- Task brief: The records that follow are to be transcribed in full, without their images.

- Input for this task:
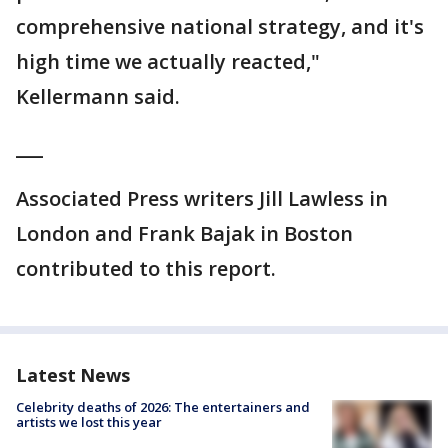
comprehensive national strategy, and it's
high time we actually reacted,"
Kellermann said.
___
Associated Press writers Jill Lawless in
London and Frank Bajak in Boston
contributed to this report.
Latest News
Celebrity deaths of 2026: The entertainers and
artists we lost this year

- Answer:
comprehensive national strategy, and it's
high time we actually reacted,"
Kellermann said.
___
Associated Press writers Jill Lawless in
London and Frank Bajak in Boston
contributed to this report.
Latest News
Celebrity deaths of 2026: The entertainers and
artists we lost this year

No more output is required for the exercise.